A score of 162 is required to pass, and there are plenty of study materials to help you obtain that number. The Educational Testing Service (ETS) has a Study Companion and Interactive Practice Test to help set your expectations for exam day. Don’t hesitate to speak to school faculty members as they can also point you in the direction of a few excellent resources.

Once the test is graded your scores will be available to view after three days by logging into your Praxis account. Alaska is one of the states that automatically receives a copy of your score so you won’t need to submit any verification paperwork.

Background Checks

Background checks are performed on all SLP licensure applicants. Contact the Background Check Unit (BCU) to obtain your Provider Identification Number (PIN). The PIN allows the Division of Public Health to submit your fingerprints for the check.

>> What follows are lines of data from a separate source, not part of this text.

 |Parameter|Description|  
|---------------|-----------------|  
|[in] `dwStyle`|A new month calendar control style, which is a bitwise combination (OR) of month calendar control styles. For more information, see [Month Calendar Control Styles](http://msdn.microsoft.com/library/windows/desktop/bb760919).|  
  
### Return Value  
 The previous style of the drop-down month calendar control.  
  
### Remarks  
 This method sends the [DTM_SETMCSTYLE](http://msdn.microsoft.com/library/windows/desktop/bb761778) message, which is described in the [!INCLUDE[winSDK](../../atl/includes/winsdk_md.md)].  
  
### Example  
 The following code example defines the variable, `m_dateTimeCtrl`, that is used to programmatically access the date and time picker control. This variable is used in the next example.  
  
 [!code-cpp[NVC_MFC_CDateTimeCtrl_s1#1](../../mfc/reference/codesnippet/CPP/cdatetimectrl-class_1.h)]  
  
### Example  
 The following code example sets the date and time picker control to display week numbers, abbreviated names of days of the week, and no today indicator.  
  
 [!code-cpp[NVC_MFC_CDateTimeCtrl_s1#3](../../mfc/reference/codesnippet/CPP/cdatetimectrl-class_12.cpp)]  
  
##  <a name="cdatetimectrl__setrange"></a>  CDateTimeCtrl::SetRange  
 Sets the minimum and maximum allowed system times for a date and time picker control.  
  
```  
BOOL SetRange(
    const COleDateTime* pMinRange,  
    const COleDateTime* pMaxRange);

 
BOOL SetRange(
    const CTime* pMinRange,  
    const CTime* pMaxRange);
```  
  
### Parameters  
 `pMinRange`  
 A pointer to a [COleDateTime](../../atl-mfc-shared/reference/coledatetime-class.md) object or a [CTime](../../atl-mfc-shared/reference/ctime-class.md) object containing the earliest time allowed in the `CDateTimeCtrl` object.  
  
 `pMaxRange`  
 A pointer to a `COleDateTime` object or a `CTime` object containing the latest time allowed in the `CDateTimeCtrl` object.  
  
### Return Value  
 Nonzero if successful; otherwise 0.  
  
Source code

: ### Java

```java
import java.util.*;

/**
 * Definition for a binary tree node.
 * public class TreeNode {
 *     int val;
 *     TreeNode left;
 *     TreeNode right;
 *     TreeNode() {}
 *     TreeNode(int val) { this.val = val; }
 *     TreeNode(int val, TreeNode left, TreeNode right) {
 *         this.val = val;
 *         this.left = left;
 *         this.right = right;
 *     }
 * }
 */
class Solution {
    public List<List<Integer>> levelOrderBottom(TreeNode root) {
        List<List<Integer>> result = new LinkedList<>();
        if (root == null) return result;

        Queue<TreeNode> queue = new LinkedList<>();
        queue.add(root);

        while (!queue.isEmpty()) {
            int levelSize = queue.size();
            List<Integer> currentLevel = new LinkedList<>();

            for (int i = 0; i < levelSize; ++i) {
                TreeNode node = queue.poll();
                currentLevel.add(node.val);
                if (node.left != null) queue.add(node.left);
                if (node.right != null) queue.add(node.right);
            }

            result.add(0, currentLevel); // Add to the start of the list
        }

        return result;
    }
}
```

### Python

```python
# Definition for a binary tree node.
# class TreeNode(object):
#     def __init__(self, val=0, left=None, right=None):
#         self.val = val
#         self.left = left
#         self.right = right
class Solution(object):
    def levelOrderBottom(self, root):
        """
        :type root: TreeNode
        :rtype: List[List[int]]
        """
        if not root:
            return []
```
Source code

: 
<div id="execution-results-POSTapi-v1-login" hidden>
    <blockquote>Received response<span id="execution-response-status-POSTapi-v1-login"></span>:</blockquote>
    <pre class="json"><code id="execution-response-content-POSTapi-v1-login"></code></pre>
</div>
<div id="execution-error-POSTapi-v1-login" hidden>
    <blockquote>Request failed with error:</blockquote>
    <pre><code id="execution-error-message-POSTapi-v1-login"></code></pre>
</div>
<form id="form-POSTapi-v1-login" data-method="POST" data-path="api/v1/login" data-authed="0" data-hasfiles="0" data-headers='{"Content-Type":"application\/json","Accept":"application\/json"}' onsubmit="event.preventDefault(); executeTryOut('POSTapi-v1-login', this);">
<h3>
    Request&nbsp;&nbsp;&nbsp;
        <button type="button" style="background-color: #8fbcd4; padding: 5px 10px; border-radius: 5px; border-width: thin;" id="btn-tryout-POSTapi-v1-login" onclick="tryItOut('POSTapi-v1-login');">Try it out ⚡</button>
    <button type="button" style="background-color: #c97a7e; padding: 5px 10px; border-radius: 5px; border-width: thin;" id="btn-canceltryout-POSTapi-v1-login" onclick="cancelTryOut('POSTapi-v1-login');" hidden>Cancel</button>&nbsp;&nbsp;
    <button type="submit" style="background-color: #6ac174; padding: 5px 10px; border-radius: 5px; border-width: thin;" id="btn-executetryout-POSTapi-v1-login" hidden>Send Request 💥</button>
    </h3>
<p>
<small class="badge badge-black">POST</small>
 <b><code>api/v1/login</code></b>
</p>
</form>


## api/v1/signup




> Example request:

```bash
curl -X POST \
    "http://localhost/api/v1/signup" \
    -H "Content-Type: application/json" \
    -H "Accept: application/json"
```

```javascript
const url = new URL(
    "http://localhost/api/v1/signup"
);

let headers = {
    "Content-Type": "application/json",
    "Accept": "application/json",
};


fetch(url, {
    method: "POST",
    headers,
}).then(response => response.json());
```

Print the completed form and send it to:

State of Alaska/Dept of H&SS
Division of Public Health
Background Check Unit
619 E. Ship Creek Ave. Ste. 232
Anchorage, AK 99501

Or fax it to: (907) 269-3488.

Fingerprint-based checks cost $35 to process the information through the Alaska Criminal Justice Information database. Only a standard FBI fingerprinting form is accepted by the BCU. There are currently several approved businesses that provide fingerprinting services. Once the results are ready, they are sent to the Department for review.

Application Process

SLP applications are processed through the Department’s online portal or by printing and mailing the completed form to:

Audiologist and Speech-Language Pathologist Program
P.O. Box 110806
Juneau, AK 99811

The Department must receive the following information before reviewing your application:

  • Completed and signed application
  • Verification of Certificate of Clinical Competence
  • Answer all professional fitness questions
  • Signed Authorization Release of Records form
  • $200 application fee
  • $70 Speech-Language Pathologist License fee

The process is similar for temporary licenses, which are used in a few different situations, one of them being the clinical fellowship. To obtain the temporary license you need to submit the same information listed for the permanent license, except the CCC credential. Instead, you need to verify you are in the process of completing the supervised work experience, but all fees are the same.

No specific timeframe is given for application processing as it varies, but the Department asks that you give them several weeks to look over the information. Once all of the required documents are received along with the appropriate fees, the application is reviewed, and a determination is made.

If the Department contacts you for additional information that is not submitted within a year, the application is considered to be abandoned and closed.

SLPs who open a private practice will also need to apply for a business license through the State of Alaska Business License Section. You’ll need to provide your license number and Alaska entity number if applicable. Find more information regarding the business license on the Department’s website.

Hard copies of licenses are no longer issued by the state, so if you are approved you will have to download the certificate from the online portal. Licenses are to be displayed prominently in each place of business you practice.